**PROVIDED DATA**
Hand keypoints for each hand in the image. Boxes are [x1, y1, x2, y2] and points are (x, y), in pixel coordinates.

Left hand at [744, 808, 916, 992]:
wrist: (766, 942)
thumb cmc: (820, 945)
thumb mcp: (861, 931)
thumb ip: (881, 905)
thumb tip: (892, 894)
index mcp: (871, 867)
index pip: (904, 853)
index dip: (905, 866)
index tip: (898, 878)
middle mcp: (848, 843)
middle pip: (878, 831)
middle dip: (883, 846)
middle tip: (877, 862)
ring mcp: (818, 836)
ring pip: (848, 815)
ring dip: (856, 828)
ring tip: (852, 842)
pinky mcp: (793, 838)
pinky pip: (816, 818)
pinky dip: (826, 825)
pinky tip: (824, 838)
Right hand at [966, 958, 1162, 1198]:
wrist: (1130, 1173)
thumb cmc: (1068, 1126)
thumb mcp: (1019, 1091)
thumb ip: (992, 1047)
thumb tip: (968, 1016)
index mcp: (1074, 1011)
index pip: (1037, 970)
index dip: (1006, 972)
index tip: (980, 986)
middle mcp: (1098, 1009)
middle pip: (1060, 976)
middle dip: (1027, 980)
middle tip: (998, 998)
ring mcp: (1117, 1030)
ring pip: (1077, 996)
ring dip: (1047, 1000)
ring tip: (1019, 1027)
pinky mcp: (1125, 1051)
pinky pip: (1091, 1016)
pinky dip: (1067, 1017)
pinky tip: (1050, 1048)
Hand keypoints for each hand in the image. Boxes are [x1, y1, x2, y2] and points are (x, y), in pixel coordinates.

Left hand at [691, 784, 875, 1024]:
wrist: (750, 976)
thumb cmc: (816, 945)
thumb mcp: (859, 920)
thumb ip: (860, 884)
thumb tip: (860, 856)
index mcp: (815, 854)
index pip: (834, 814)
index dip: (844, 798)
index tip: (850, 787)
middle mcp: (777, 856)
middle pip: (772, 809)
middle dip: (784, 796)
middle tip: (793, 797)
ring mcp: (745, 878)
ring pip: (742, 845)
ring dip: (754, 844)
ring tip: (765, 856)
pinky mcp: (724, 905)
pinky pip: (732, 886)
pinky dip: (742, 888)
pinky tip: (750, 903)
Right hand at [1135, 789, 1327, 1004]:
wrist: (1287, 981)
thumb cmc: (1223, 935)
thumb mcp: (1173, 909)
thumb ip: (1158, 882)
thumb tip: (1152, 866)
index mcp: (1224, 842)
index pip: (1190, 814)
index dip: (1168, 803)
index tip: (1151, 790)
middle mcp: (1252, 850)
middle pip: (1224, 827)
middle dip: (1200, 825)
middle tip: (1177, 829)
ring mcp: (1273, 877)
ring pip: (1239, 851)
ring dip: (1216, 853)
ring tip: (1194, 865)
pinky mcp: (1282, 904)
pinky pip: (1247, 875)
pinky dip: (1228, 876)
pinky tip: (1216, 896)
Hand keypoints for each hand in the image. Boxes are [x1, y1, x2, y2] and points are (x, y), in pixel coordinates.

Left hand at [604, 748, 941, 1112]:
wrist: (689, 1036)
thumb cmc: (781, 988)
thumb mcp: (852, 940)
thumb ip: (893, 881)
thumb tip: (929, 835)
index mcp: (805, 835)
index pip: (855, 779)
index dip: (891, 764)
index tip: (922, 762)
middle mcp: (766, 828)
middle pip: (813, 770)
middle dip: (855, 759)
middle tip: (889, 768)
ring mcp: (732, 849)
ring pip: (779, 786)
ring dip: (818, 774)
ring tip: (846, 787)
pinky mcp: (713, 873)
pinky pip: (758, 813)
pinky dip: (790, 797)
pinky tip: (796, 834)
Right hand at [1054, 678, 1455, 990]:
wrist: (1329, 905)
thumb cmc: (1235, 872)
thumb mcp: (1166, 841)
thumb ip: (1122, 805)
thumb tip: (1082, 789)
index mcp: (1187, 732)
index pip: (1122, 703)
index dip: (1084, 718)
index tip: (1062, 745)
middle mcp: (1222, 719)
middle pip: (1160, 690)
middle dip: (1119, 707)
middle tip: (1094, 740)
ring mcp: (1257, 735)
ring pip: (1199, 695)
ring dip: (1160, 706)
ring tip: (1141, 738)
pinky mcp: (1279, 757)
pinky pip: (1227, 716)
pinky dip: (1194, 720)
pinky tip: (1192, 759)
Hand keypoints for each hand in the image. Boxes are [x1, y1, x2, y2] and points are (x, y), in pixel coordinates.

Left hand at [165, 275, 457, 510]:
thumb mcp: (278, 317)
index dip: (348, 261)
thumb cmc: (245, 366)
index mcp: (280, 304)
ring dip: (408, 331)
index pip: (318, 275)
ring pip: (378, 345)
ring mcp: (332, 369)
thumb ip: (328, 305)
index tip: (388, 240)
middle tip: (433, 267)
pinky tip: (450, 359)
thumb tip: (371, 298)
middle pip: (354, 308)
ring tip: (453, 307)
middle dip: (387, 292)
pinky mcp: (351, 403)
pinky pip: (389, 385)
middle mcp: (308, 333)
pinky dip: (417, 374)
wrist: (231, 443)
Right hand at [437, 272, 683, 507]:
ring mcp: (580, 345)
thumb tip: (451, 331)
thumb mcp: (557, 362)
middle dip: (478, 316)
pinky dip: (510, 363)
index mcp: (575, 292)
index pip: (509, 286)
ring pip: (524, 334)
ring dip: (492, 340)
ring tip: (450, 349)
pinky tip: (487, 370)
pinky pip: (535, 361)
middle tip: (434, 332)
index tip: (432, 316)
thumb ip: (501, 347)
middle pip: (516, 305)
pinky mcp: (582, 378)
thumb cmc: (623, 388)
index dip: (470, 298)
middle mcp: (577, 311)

**PROBLEM REQUIREMENTS**
Every entry must be given again exactly as it reads.

**TASK RESULT**
Hand keypoints for each hand in the image. Boxes are [x1, y1, x2, y2] and points are (x, y), in pixel coordinates.

Left hand at [744, 808, 916, 992]:
wrist: (766, 942)
thumb cmc: (820, 945)
thumb mcp: (861, 931)
thumb ip: (881, 905)
thumb tip: (892, 894)
index mcp: (871, 867)
index pip: (904, 853)
index dip: (905, 866)
index tip: (898, 878)
middle mcp: (848, 843)
middle pip: (878, 831)
middle dip: (883, 846)
middle tip: (877, 862)
ring mcp: (818, 836)
ring pip: (848, 815)
ring dip: (856, 828)
ring tip: (852, 842)
pinky mcp: (793, 838)
pinky pip: (816, 818)
pinky dip: (826, 825)
pinky tip: (824, 838)
Right hand at [966, 958, 1162, 1198]:
wrist: (1130, 1173)
thumb cmc: (1068, 1126)
thumb mcp: (1019, 1091)
thumb ip: (992, 1047)
thumb tip: (968, 1016)
index mcp: (1074, 1011)
index pip: (1037, 970)
index dip: (1006, 972)
index tip: (980, 986)
middle mcp: (1098, 1009)
middle pip: (1060, 976)
middle dip: (1027, 980)
middle tip: (998, 998)
ring mcp: (1117, 1030)
ring pip: (1077, 996)
ring dip: (1047, 1000)
ring tip: (1019, 1027)
pinky mcp: (1125, 1051)
pinky pip: (1091, 1016)
pinky dip: (1067, 1017)
pinky tip: (1050, 1048)
Hand keypoints for each hand in the image. Boxes are [x1, y1, x2, y2] and points are (x, y), in pixel coordinates.

Left hand at [691, 784, 875, 1024]:
wrist: (750, 976)
thumb cmc: (816, 945)
thumb mcp: (859, 920)
thumb ip: (860, 884)
thumb tip: (860, 856)
index mcp: (815, 854)
index pip: (834, 814)
index dip: (844, 798)
index tip: (850, 787)
middle mcp: (777, 856)
middle pip: (772, 809)
middle dip: (784, 796)
middle tip: (793, 797)
ring mcp: (745, 878)
ring pip: (742, 845)
ring dip: (754, 844)
ring tip: (765, 856)
pinky mcp: (724, 905)
pinky pip: (732, 886)
pinky dip: (742, 888)
pinky tip: (750, 903)
Right hand at [1135, 789, 1327, 1004]:
wrist: (1287, 981)
thumb cmc: (1223, 935)
thumb mcp: (1173, 909)
thumb ip: (1158, 882)
thumb tip: (1152, 866)
index mcp: (1224, 842)
index pip: (1190, 814)
index dip: (1168, 803)
index tip: (1151, 790)
middle mcp: (1252, 850)
middle pip: (1224, 827)
middle dip: (1200, 825)
middle tip: (1177, 829)
ring mcp: (1273, 877)
ring pip: (1239, 851)
ring dip: (1216, 853)
ring tip: (1194, 865)
pinky mcp: (1282, 904)
pinky pip: (1247, 875)
pinky dip: (1228, 876)
pinky tip: (1216, 896)
Hand keypoints for each hand in the image. Boxes are [x1, y1, x2, y2] and points are (x, y), in pixel coordinates.

Left hand at [604, 748, 941, 1112]:
wrist: (689, 1036)
thumb cmc: (781, 988)
thumb mcp: (852, 940)
thumb ip: (893, 881)
thumb tip: (929, 835)
index mcp: (805, 835)
index pip: (855, 779)
index dip: (891, 764)
index tip: (922, 762)
middle mcp: (766, 828)
middle pip: (813, 770)
middle dip: (855, 759)
middle tip: (889, 768)
ring mcp: (732, 849)
ring pip: (779, 786)
ring dip: (818, 774)
ring tip: (846, 787)
pinky mcp: (713, 873)
pinky pip: (758, 813)
pinky dip: (790, 797)
pinky tip: (796, 834)
Right hand at [1054, 678, 1455, 990]:
wrist: (1329, 905)
thumb cmc: (1235, 872)
thumb mcp: (1166, 841)
thumb ip: (1122, 805)
thumb tip: (1082, 789)
index mcp: (1187, 732)
index pip: (1122, 703)
index dip: (1084, 718)
index tip: (1062, 745)
middle mcp: (1222, 719)
middle pip: (1160, 690)
middle dip: (1119, 707)
middle tip: (1094, 740)
ring mcp: (1257, 735)
ring pip: (1199, 695)
ring dip: (1160, 706)
ring tip: (1141, 738)
pinky mcp: (1279, 757)
pinky pip: (1227, 716)
pinky dip: (1194, 720)
pinky tip: (1192, 759)
Hand keypoints for each hand in the image. Boxes are [x1, y1, x2, y2] and points are (x, y), in pixel coordinates.

Left hand at [165, 275, 457, 510]:
thumb mcp: (278, 317)
index dip: (348, 261)
thumb cmc: (245, 366)
index mcp: (280, 304)
ring dip: (408, 331)
index pip: (318, 275)
ring pip: (378, 345)
ring mcp: (332, 369)
thumb ip: (328, 305)
index tip: (388, 240)
middle tip: (433, 267)
pinky tip: (450, 359)
thumb tip: (371, 298)
middle pip: (354, 308)
ring tip: (453, 307)
middle dip: (387, 292)
pinky mcp: (351, 403)
pinky pip: (389, 385)
middle mcp: (308, 333)
pinky dip: (417, 374)
wrist: (231, 443)
Right hand at [437, 272, 683, 507]:
ring mcp: (580, 345)
thumb tip: (451, 331)
thumb mcp: (557, 362)
middle dip: (478, 316)
pinky dip: (510, 363)
index mcp: (575, 292)
index pip: (509, 286)
ring pip: (524, 334)
ring dip: (492, 340)
ring tip: (450, 349)
pinky tip: (487, 370)
pinky pip: (535, 361)
middle tip: (434, 332)
index tip: (432, 316)
thumb ip: (501, 347)
middle pip: (516, 305)
pinky mcp: (582, 378)
thumb cmc: (623, 388)
index dip: (470, 298)
middle mcp: (577, 311)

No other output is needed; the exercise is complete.